- _DOCUMENT EXTRACT_
## Hyperparameter tuning using HyperDrive

The AzureML SDK offers the HyperDriveConfig class , which allows you to 
perform hyperparameter tuning for your models, parallelizing the search for the best 
hyperparameter combination by performing model training and evaluation at each 
node of the compute cluster in parallel. HyperDriveConfig is a wrapper to the 
ScriptRunConfig class. This means that you need to pass in the run_config parameter the ScriptRunConfig
that you want to use to train your model. You also need to specify the metric that your 
code is logging and what your goal is for that metric. In the diabetes case, you are trying 
to minimize the NRMSE metric. You can then kick off a hyperparameter tuning process 
with the same submit method

Besides ScriptRunConfig, you will need to pass the hyperparameter sampling 
configuration that HyperDriveConfig will use. Hyperparameters can accept either 
discrete or continuous values :
    
    • A typical example of discrete values is integers or string values. For example, in the 
    TensorFlow framework, you can select the activation function to use by passing 
    a string value to the activation hyperparameter. These string values represent 
    the built-in activation functions that the TensorFlow framework supports. You can 
    select values like selu for the Scaled Exponential Linear Unit (SELU) or relu for
    the Rectified Linear Unit (ReLU).

- _DATASET EXTRACT_
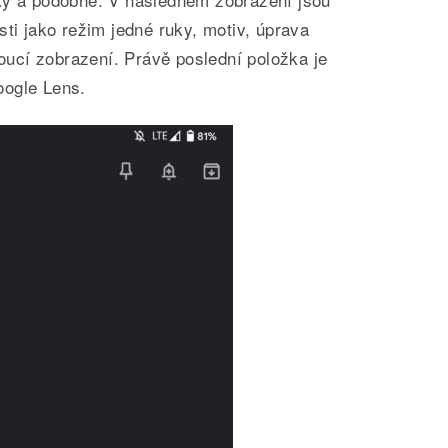
sti jako režim jedné ruky, motiv, úprava
voucí zobrazení. Právě poslední položka je
oogle Lens.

- _TASK LIST_
**A.** From the HyperDrive section, extract the part that opens with the words containing "Besides ScriptRunConfig, you" and closes with "Linear Unit (ReLU).".
**B.** In the HyperDrive section, which metric are you trying to minimize in the diabetes case?
**C.** According to the HyperDrive section, what do you need to pass or specify when using HyperDriveConfig? List every item.

- _SOLVED TASKS_
**A.**
Besides ScriptRunConfig, you will need to pass the hyperparameter sampling 
configuration that HyperDriveConfig will use. Hyperparameters can accept either 
discrete or continuous values :
    
    • A typical example of discrete values is integers or string values. For example, in the 
    TensorFlow framework, you can select the activation function to use by passing 
    a string value to the activation hyperparameter. These string values represent 
    the built-in activation functions that the TensorFlow framework supports. You can 
    select values like selu for the Scaled Exponential Linear Unit (SELU) or relu for
    the Rectified Linear Unit (ReLU).

**B.** The NRMSE metric.

**C.**
- The ScriptRunConfig used to train the model, passed in the run_config parameter
- The metric that your code is logging
- Your goal for that metric
- The hyperparameter sampling configuration